**PROBLEM**
Print exactly the lines from the line with "focal_35mm: 135" to the last line of the data, please, both included.

Records drawn from a dataset:
BEGIN

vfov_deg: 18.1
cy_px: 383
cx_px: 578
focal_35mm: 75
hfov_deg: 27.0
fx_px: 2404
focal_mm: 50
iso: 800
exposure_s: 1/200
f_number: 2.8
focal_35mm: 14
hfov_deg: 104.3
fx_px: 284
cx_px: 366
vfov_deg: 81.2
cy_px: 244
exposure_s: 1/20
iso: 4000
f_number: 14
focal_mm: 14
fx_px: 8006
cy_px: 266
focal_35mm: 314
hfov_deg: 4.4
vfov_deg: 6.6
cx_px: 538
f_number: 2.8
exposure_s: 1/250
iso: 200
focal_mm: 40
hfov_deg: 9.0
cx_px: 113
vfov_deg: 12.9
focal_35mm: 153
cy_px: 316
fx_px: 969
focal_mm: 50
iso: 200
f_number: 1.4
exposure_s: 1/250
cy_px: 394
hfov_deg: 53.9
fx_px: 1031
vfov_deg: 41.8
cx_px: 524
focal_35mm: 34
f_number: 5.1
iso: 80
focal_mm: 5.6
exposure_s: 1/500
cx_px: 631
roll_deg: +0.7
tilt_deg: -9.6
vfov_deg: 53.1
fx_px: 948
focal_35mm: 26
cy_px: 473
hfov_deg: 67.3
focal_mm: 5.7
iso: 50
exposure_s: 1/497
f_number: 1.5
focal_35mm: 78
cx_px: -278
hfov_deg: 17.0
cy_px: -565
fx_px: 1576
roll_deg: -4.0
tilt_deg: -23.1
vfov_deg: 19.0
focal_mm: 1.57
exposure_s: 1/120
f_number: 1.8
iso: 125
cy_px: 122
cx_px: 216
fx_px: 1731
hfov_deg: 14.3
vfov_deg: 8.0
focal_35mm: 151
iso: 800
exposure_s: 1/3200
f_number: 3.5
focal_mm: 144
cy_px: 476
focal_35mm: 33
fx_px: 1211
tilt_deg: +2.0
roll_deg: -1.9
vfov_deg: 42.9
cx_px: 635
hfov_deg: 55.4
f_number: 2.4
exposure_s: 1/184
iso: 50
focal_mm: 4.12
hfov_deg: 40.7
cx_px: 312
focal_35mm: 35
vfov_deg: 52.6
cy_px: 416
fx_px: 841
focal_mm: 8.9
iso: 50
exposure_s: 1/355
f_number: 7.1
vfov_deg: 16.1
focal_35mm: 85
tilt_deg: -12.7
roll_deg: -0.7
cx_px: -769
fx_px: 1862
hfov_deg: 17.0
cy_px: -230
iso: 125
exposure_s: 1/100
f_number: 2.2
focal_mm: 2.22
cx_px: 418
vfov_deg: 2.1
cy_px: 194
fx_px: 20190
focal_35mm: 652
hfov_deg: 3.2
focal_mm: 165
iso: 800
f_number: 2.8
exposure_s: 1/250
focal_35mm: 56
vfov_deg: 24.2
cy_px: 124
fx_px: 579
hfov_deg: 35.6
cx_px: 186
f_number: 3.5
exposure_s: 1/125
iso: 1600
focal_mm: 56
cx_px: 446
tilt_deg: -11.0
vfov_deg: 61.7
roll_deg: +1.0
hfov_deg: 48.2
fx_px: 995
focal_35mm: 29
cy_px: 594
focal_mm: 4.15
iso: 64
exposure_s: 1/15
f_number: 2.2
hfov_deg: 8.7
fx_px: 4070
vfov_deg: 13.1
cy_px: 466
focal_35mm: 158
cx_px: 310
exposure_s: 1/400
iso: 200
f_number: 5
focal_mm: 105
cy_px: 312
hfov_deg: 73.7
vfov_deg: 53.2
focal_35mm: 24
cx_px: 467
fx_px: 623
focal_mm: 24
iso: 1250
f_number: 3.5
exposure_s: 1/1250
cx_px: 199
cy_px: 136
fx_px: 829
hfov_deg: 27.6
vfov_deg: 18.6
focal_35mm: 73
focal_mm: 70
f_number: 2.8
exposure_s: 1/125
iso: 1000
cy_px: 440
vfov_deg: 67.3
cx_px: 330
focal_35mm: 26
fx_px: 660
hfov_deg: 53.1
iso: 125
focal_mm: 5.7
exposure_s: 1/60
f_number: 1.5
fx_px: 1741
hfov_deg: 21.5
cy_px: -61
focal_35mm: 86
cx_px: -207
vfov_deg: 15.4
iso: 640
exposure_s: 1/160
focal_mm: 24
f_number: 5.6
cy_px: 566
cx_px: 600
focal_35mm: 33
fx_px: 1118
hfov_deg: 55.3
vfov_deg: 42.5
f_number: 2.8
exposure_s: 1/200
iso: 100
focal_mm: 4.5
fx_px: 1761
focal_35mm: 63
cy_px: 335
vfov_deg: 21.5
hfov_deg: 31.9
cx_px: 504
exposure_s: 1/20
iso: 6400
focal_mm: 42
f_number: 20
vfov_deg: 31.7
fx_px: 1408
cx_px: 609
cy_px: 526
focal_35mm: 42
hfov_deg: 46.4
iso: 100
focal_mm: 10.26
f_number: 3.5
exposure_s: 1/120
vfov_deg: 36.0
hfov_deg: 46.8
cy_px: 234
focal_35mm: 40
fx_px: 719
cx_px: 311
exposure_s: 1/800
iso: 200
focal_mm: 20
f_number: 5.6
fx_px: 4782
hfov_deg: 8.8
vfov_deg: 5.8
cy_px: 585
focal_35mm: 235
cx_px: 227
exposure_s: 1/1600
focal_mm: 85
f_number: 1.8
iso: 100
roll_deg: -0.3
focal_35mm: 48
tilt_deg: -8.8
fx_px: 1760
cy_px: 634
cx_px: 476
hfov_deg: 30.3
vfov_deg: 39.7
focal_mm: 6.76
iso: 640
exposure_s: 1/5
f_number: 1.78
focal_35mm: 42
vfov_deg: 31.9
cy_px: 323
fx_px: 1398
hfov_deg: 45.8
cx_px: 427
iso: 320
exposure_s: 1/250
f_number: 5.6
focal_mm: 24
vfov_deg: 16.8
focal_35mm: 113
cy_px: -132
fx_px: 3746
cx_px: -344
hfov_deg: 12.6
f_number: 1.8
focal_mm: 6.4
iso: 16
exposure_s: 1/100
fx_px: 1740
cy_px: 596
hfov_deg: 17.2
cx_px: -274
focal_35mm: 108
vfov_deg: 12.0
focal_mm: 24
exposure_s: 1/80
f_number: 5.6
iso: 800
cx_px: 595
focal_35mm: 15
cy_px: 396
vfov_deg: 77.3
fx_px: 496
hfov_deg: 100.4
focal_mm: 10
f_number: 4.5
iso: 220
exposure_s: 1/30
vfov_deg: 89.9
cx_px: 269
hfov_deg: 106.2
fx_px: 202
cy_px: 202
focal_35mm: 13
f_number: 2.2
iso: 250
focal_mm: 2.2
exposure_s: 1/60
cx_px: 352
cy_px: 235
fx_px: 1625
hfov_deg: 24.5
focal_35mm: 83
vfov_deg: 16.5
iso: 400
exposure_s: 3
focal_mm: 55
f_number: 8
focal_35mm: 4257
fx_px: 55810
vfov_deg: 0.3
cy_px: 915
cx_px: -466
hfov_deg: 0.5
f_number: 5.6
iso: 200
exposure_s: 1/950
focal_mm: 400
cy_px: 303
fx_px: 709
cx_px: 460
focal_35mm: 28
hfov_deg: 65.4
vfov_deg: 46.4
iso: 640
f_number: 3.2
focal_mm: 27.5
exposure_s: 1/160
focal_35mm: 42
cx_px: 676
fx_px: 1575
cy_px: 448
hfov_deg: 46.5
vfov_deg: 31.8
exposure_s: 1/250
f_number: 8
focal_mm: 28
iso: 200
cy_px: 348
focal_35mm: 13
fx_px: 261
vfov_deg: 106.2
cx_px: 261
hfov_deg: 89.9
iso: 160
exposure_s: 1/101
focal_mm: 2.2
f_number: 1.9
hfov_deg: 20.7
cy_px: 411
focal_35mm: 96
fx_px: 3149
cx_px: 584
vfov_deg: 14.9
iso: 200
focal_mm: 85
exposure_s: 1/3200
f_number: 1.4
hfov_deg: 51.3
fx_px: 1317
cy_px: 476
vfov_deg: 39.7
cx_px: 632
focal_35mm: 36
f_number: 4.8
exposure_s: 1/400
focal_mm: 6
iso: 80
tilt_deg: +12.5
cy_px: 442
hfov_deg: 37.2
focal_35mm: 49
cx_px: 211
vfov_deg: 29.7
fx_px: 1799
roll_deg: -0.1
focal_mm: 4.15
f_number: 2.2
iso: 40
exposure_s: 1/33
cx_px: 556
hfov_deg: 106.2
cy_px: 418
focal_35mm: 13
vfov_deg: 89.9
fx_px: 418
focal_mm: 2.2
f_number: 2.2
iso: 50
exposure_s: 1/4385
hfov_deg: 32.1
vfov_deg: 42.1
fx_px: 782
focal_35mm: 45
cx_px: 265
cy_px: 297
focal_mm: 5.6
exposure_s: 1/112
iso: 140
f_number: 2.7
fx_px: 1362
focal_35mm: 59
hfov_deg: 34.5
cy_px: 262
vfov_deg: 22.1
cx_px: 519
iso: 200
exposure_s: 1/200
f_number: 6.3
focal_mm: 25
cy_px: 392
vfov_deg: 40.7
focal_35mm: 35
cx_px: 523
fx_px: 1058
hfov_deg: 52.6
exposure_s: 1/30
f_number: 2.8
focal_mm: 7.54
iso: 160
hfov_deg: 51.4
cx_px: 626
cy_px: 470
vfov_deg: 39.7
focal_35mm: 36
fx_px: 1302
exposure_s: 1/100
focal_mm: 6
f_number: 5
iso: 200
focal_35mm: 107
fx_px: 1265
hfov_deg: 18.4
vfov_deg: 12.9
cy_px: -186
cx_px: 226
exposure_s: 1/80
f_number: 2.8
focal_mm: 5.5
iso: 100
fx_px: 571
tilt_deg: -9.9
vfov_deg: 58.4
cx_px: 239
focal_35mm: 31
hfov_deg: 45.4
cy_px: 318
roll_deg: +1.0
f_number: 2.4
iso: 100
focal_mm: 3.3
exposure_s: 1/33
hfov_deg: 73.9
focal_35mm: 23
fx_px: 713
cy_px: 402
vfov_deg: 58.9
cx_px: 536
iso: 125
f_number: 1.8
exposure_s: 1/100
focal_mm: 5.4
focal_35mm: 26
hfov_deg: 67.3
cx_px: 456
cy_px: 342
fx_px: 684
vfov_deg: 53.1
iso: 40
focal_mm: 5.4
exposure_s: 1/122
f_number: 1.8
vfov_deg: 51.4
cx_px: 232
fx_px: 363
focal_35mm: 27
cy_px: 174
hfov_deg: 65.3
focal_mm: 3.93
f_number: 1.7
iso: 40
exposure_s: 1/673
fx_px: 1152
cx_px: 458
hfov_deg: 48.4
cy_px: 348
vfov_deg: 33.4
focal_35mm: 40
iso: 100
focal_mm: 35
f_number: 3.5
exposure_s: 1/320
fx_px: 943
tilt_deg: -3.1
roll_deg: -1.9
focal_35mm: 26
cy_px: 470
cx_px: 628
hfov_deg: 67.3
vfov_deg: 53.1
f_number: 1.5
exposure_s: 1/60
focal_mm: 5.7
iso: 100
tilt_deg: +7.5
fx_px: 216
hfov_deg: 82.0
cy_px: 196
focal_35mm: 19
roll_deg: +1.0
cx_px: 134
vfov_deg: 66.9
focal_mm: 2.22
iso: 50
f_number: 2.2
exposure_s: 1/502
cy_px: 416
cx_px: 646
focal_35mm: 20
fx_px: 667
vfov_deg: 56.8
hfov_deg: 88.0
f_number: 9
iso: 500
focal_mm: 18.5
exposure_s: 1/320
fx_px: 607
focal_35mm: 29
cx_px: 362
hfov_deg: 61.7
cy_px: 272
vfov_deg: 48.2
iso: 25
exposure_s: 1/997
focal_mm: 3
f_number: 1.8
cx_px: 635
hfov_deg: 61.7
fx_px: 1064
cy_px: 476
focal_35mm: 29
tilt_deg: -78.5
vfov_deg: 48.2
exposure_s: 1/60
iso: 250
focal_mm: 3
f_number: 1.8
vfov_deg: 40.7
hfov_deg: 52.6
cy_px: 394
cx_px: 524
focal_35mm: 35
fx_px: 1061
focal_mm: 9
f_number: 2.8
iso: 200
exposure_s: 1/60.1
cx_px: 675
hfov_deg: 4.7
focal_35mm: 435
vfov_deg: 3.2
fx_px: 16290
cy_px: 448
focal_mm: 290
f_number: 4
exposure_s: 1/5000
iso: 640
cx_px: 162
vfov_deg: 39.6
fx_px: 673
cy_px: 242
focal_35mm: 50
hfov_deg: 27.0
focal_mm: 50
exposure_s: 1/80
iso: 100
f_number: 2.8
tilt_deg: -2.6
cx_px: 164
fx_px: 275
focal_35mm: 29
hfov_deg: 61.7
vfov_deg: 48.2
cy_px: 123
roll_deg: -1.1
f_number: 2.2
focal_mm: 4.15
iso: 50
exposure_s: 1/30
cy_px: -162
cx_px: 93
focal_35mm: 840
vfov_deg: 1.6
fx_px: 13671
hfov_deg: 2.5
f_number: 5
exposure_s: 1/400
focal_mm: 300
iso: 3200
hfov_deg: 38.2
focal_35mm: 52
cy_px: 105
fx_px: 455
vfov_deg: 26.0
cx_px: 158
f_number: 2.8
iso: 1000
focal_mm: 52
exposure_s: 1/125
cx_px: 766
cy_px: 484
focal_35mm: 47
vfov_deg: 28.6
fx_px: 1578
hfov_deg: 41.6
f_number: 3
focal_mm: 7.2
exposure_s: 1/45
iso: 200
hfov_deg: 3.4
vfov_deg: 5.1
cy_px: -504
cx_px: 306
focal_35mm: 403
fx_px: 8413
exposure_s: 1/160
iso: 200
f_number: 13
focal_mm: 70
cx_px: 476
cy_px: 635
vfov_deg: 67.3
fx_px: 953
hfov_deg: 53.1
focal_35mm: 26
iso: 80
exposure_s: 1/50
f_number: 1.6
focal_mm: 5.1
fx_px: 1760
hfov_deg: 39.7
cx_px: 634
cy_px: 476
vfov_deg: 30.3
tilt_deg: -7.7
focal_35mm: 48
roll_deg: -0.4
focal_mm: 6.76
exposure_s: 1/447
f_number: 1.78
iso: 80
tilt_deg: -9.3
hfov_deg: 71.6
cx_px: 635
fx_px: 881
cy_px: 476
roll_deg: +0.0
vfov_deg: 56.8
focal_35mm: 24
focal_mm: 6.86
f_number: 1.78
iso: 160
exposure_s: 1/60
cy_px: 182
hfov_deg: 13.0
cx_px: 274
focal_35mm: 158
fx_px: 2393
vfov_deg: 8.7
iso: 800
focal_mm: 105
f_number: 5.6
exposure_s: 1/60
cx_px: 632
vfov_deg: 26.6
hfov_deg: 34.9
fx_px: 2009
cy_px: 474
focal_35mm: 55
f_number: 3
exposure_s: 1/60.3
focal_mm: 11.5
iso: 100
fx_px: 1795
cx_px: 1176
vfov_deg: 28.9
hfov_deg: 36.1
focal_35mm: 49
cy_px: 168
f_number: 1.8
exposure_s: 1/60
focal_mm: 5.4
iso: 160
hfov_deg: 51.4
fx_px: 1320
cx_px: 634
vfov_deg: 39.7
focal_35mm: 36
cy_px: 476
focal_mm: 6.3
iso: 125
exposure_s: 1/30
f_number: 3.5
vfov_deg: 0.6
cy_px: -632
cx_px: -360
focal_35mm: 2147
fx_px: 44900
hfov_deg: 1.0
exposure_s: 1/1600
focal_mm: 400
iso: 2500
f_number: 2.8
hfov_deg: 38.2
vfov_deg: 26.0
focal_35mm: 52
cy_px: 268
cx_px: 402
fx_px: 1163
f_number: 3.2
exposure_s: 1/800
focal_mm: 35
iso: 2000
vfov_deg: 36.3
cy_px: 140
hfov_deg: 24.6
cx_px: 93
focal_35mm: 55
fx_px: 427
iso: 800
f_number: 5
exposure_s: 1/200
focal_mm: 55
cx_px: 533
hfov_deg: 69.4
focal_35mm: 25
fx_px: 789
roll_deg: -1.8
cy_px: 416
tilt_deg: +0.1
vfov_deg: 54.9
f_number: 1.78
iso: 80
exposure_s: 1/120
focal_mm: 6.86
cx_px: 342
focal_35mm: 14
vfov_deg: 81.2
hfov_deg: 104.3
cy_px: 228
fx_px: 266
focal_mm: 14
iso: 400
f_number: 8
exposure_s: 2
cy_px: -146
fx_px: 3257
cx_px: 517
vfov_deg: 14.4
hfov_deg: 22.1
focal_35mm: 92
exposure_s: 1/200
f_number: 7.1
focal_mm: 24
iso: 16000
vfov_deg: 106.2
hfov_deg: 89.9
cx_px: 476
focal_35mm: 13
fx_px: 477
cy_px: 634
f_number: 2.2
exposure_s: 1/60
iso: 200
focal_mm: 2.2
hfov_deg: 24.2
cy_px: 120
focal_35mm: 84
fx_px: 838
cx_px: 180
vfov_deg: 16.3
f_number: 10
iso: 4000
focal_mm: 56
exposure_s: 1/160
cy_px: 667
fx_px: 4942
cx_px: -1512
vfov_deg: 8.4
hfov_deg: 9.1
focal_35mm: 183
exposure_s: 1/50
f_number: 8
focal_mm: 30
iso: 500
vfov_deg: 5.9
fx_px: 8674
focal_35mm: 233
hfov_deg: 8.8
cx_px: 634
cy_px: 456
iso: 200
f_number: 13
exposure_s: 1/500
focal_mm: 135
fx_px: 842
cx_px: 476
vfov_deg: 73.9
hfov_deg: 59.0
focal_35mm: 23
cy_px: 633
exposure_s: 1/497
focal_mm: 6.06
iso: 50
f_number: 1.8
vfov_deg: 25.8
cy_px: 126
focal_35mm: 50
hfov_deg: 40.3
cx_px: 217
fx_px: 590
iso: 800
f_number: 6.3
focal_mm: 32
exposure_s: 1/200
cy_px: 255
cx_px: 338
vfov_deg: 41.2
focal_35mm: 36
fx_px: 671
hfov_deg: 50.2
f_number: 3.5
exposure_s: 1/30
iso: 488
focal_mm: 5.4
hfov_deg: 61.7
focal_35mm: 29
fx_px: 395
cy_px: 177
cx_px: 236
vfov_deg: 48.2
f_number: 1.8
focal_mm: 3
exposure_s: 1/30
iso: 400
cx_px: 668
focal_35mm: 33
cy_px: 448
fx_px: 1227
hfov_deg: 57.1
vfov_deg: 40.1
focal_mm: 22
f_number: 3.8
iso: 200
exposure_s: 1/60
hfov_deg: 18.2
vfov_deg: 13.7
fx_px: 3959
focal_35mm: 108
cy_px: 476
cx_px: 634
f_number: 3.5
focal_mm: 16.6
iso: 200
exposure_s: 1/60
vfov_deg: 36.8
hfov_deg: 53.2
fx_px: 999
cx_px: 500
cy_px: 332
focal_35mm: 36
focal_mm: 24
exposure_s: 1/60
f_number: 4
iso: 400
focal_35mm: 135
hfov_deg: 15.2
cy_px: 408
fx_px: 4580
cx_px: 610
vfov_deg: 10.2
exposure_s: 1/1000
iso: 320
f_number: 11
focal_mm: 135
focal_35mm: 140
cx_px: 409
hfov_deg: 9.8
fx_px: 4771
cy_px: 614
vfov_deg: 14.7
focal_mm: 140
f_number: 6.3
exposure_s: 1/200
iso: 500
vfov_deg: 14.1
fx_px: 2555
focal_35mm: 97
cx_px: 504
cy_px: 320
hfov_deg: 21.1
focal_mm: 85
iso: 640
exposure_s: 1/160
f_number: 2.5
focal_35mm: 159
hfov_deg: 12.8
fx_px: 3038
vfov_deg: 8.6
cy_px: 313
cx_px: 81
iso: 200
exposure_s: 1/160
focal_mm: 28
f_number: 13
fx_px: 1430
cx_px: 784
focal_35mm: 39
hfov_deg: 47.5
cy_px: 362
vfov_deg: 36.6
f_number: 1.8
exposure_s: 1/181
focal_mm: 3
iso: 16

END

**WRITTEN SOLUTION**
focal_35mm: 135
hfov_deg: 15.2
cy_px: 408
fx_px: 4580
cx_px: 610
vfov_deg: 10.2
exposure_s: 1/1000
iso: 320
f_number: 11
focal_mm: 135
focal_35mm: 140
cx_px: 409
hfov_deg: 9.8
fx_px: 4771
cy_px: 614
vfov_deg: 14.7
focal_mm: 140
f_number: 6.3
exposure_s: 1/200
iso: 500
vfov_deg: 14.1
fx_px: 2555
focal_35mm: 97
cx_px: 504
cy_px: 320
hfov_deg: 21.1
focal_mm: 85
iso: 640
exposure_s: 1/160
f_number: 2.5
focal_35mm: 159
hfov_deg: 12.8
fx_px: 3038
vfov_deg: 8.6
cy_px: 313
cx_px: 81
iso: 200
exposure_s: 1/160
focal_mm: 28
f_number: 13
fx_px: 1430
cx_px: 784
focal_35mm: 39
hfov_deg: 47.5
cy_px: 362
vfov_deg: 36.6
f_number: 1.8
exposure_s: 1/181
focal_mm: 3
iso: 16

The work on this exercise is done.